_To-do item_: From the first line of the data below, copy each line up to the one containing "Spix‘ Blick zum", and include that line too.

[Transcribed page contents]
****************

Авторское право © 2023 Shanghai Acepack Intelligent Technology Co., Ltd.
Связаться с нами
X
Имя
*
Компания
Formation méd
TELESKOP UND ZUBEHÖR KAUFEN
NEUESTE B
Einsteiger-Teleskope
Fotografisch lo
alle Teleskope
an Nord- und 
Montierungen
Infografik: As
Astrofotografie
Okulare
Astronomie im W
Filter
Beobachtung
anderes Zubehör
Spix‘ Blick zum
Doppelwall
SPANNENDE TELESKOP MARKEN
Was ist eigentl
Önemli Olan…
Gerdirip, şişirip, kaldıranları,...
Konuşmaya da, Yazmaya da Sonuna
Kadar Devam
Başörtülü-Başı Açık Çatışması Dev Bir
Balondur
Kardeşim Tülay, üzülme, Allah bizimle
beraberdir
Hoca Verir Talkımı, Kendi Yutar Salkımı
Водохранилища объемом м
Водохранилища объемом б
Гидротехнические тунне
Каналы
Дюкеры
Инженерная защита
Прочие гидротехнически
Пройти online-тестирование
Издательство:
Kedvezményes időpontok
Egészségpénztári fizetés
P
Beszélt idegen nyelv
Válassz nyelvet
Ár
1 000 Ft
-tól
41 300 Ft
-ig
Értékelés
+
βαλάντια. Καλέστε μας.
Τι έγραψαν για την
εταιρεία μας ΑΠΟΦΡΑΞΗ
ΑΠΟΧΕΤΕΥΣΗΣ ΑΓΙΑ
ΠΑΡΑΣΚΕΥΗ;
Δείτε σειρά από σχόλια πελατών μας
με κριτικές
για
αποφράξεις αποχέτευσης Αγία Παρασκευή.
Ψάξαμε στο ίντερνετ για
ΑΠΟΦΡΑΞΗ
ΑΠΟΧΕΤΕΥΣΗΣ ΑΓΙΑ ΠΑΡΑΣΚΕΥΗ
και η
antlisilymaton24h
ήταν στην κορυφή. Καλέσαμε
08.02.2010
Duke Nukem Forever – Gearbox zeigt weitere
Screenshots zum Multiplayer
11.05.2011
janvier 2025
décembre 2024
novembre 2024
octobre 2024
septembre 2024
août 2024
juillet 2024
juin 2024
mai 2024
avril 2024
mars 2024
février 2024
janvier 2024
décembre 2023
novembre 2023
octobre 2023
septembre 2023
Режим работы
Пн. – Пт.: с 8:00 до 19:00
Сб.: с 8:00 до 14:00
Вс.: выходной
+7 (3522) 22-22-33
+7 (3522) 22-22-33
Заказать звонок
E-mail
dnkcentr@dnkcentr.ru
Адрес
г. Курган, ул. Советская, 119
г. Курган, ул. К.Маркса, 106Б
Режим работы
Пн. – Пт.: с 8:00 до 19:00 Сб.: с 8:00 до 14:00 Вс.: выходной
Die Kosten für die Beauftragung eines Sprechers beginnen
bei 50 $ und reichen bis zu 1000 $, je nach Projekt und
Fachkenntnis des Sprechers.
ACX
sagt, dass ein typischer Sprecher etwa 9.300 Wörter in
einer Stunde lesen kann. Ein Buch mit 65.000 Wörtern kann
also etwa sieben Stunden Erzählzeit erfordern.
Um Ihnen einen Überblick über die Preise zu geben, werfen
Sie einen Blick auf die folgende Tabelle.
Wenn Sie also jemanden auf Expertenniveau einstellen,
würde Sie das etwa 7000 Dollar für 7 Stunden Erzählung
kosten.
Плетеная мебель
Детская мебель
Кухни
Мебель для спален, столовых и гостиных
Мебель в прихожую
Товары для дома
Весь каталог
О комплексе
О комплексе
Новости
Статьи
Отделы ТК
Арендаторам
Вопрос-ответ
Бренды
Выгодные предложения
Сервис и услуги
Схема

****************

_Exercise solution_:
Авторское право © 2023 Shanghai Acepack Intelligent Technology Co., Ltd.
Связаться с нами
X
Имя
*
Компания
Formation méd
TELESKOP UND ZUBEHÖR KAUFEN
NEUESTE B
Einsteiger-Teleskope
Fotografisch lo
alle Teleskope
an Nord- und 
Montierungen
Infografik: As
Astrofotografie
Okulare
Astronomie im W
Filter
Beobachtung
anderes Zubehör
Spix‘ Blick zum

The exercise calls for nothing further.